Nigerian Manufacturing sector factory output value increased to N4.10 trillion in the first half of 2023.
This was contained in the half year review of the Economy by the Manufacturers Association of Nigeria (MAN).
It stated that the manufacturing sector factory output value rose to N4.10 trillion from N3.99 trillion recorded in the corresponding half of 2022, indicating 2.8 percent increase over the period. It also, increased by 52.8 percent when compared with N2.68 trillion recorded in the preceding half.
According to MAN, the 2.8 percent increase in the monetary value (not real output) of manufacturing sector production over the period of one year when inflation is at 24.08 percent at the same period indicates a struggling sector.
“The manufacturing sector faced myriad of challenges in the first half of 2023. The residual effect of naira redesign and the removal of fuel subsidy towards the end of the period under review triggers inflationary pressure, cost of transportation, cost of production and other macroeconomics imbalances, thereby worsened the purchasing power of the households.
“Key sectors like manufacturing and agriculture, which play a vital role in Nigeria’s economy, suffer as higher fuel costs drive up expenses related to machinery, irrigation, and transportation.
“These led to increase in the prices of food and other products, impacting both productivity and social stability.
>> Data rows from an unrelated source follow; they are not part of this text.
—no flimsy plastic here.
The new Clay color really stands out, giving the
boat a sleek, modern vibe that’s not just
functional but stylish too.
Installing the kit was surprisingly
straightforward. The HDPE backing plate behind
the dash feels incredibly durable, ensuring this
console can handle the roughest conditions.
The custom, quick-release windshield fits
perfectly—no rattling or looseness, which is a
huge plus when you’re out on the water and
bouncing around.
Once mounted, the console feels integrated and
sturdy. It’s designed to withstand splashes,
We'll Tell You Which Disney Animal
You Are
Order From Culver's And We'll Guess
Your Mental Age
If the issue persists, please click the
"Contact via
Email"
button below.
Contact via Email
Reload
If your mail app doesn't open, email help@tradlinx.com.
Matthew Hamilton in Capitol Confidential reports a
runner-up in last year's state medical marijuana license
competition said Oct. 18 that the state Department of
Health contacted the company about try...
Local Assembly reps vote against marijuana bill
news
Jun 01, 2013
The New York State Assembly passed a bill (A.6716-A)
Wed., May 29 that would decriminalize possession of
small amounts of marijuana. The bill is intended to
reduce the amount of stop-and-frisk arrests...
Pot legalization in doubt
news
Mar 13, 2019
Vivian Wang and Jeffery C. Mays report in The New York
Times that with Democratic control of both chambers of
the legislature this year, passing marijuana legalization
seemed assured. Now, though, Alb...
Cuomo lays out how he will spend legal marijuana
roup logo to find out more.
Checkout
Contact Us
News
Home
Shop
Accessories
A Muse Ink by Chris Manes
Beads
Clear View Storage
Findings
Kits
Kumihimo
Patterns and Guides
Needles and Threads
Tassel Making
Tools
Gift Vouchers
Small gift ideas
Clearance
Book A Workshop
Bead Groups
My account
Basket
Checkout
The uncertainty stemming from this policy change has undermined investor confidence, hampering both domestic and foreign investments that are crucial for economic growth and job creation,” MAN pointed out.
Meanwhile, capacity utilization in the manufacturing sector in the period under review, declined by 1.4 per cent year-on-year to 56.5 percent from 57.9 percent recorded in the corresponding half of 2022.
The director-general of MAN, Segun Ajayi-Kadir said that 2023 started with uncertainty in the economy as a result of Naira redesign policy of the Central Bank that led to naira crunch and the usual dormant economic activities prior to general election.
He noted that the re-infusion of the old currency notes which was initially moved out of circulation brought a promising outlook to the economy. Consequently, a short-lived uptick in economic activities, especially in the informal sector was experienced.
In restoring economy growth trajectory, Ajayi-Kadir stated that the government should engage in constructive dialogue with the stakeholders in the private sector; provide clear and consistent policies to provide certainty for businesses; conduct a comprehensive economic impact assessment of the fuel subsidy removal, exchange rate changes, and other policy measures; ensure effective implementation of the plans to support the manufacturing sector and MSMEs; infrastructure development; transparent and efficient implementation; regulatory reforms; among others.
He added that the government should prioritize forex intervention for raw materials and machinery for industries; improve forex allocation to the industrial sector; develop a roadmap for improved power supply, including off-grid solutions and private sector-driven independent power projects; resuscitate national refineries for local fuel production; review domestic gas pricing among others.